ER&L 2016: Access Denied!

outlier
“outliers” by Robert S. Donovan

Speakers: Julie Linden, Angela Sidman, and Sarah Tudesco, Yale University

Vendors often use the data from COUNTER turn away reports as marketing tools to convince a library to purchase new content.

How are users being turned away from the content? How are they finding it in the first place? Google/Google Scholar, PUBMED, and publisher platforms that don’t allow for limiting to your content only are generally the sources.

Look for patterns in the turnaway data. Does it match the patterns in your use data and the academic year? Corroborate with examples from access issue reports. This can lead to a purchase decision. Or not.

Look for outliers in the turnaway data. What could have caused this? Platform changes, site outages (particularly for content you do license but appears on the turnaway report), reported security breaches, etc. You can ask for more granular data from the vendor such as turnaways by day or week, as well as IP address. You can ask the vendor for contextual information such as platform changes/issues, and more pointedly, do they think the turnaways are coming from real users.

Combine the data from the turnaway reports with ILL requests. Do they match up? This might mean that those titles are really in demand. However, bear in mind that many users will just give up and look for something else that’s just as good but available right now.

Analysis checklist:
IF you see a steady pattern:

  • Check holdings for access to the content
  • Consider the access model (MU/SU)

IF you see outliers:

  • Consider outside events

ASK the vendor for more information

  • Can you provide more granular data?
  • Can you provide contextual information?
  • Do you think this represents real users?

Audience Q&A:

Journal turnaways can include archival years for current subscriptions that aren’t included.

One very aggressive vendor used the library’s purchase request form to flood them with requests from users that don’t exist.
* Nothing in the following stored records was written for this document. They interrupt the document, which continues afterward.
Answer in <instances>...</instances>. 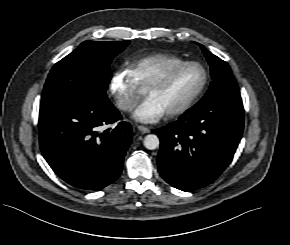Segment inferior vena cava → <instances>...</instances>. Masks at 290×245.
<instances>
[{
	"label": "inferior vena cava",
	"mask_w": 290,
	"mask_h": 245,
	"mask_svg": "<svg viewBox=\"0 0 290 245\" xmlns=\"http://www.w3.org/2000/svg\"><path fill=\"white\" fill-rule=\"evenodd\" d=\"M118 106L120 109L127 110V111H131L135 107L134 103L131 100L126 99V98L120 99Z\"/></svg>",
	"instance_id": "602c4592"
}]
</instances>
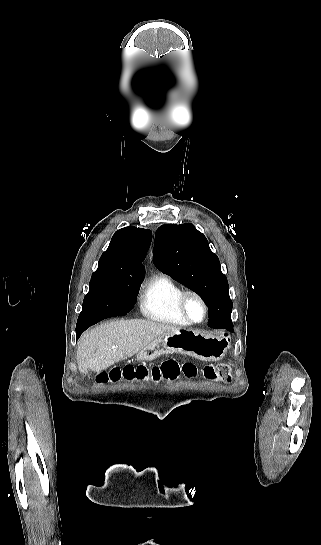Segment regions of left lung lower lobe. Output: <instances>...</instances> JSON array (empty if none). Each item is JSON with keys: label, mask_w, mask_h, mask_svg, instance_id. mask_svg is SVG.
Returning a JSON list of instances; mask_svg holds the SVG:
<instances>
[{"label": "left lung lower lobe", "mask_w": 321, "mask_h": 545, "mask_svg": "<svg viewBox=\"0 0 321 545\" xmlns=\"http://www.w3.org/2000/svg\"><path fill=\"white\" fill-rule=\"evenodd\" d=\"M208 326L211 328H225L227 330L233 331L231 316L226 315L220 311L209 310Z\"/></svg>", "instance_id": "1"}]
</instances>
How are the outliers documented? Hard to do. Vendors certainly hang on to them, even when they acknowledge they know this isn’t legit.
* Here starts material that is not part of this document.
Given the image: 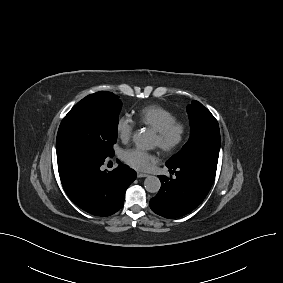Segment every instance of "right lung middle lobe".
<instances>
[{"label":"right lung middle lobe","mask_w":283,"mask_h":283,"mask_svg":"<svg viewBox=\"0 0 283 283\" xmlns=\"http://www.w3.org/2000/svg\"><path fill=\"white\" fill-rule=\"evenodd\" d=\"M122 103L111 92L86 96L63 118L56 139L57 160L71 153L113 156Z\"/></svg>","instance_id":"1"}]
</instances>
ER&L 2016: COUNTER Point: Making the Most of Imperfect Data Through Statistical Modeling

score card
“score card” by AIBakker

Speakers: Jeannie Castro and Lindsay Cronk, University of Houston

Baseball statistics are a good place to start. There is over 100 years of data. Cronk was wishing that she could figure the WAR for eresources. What makes a good/strong resource? What indicators besides usage performance should we evaluate? Can statistical analysis tell us anything?

Castro suggested looking at the data as a time series. Cronk is not a statistician, so she relied on a lot of other folks who can do that stuff.

Statistical modeling is the application of a set of assumptions to data, typically paired data. There are several techniques that can be used. COUNTER reports are imperfect time series data sets. They don’t give us individual data points (day/time). They are clumped together by month, but aside from this, they are good for time series. There is equal spacing and time of consistently measured data points.

Decomposition provides a framework for segmented time series. Old data can be checked by newer data (i.e. 2010-2013 compared to 2014) without having to predict the future. Statistical testing is important in this. Exponential smoothing eliminates noise/outlier, and is very useful for anomalies in your COUNTER data due to access issues or unusual spikes.

Cronk really wanted to look at something other than cost/use, which was part of the motivation to do this. Usage by collection portion size is another method touted by Michael Levine-Clark. She needed 4+ years usage history for reverse predictive analysis. Larger numbers make analysis easier, so she went with large aggregator databases for DB and some large journal packages for JR.

She used Excel for data collection and clean-up, R (studio) for data analysis, and Tableau (public) for data visualization. R studio is a lot more user-friendly than the desktop. There are canned analysis packages that will do the heavy lifting. (There was a recommendation forRyan Womack’s video series for learning how to use R.) Tableau helped with visualization of the data, including some predictive indicators. We cannot see trends ourselves, so these visualization can help us make decisions. Usage can be predicted based on the past, she found.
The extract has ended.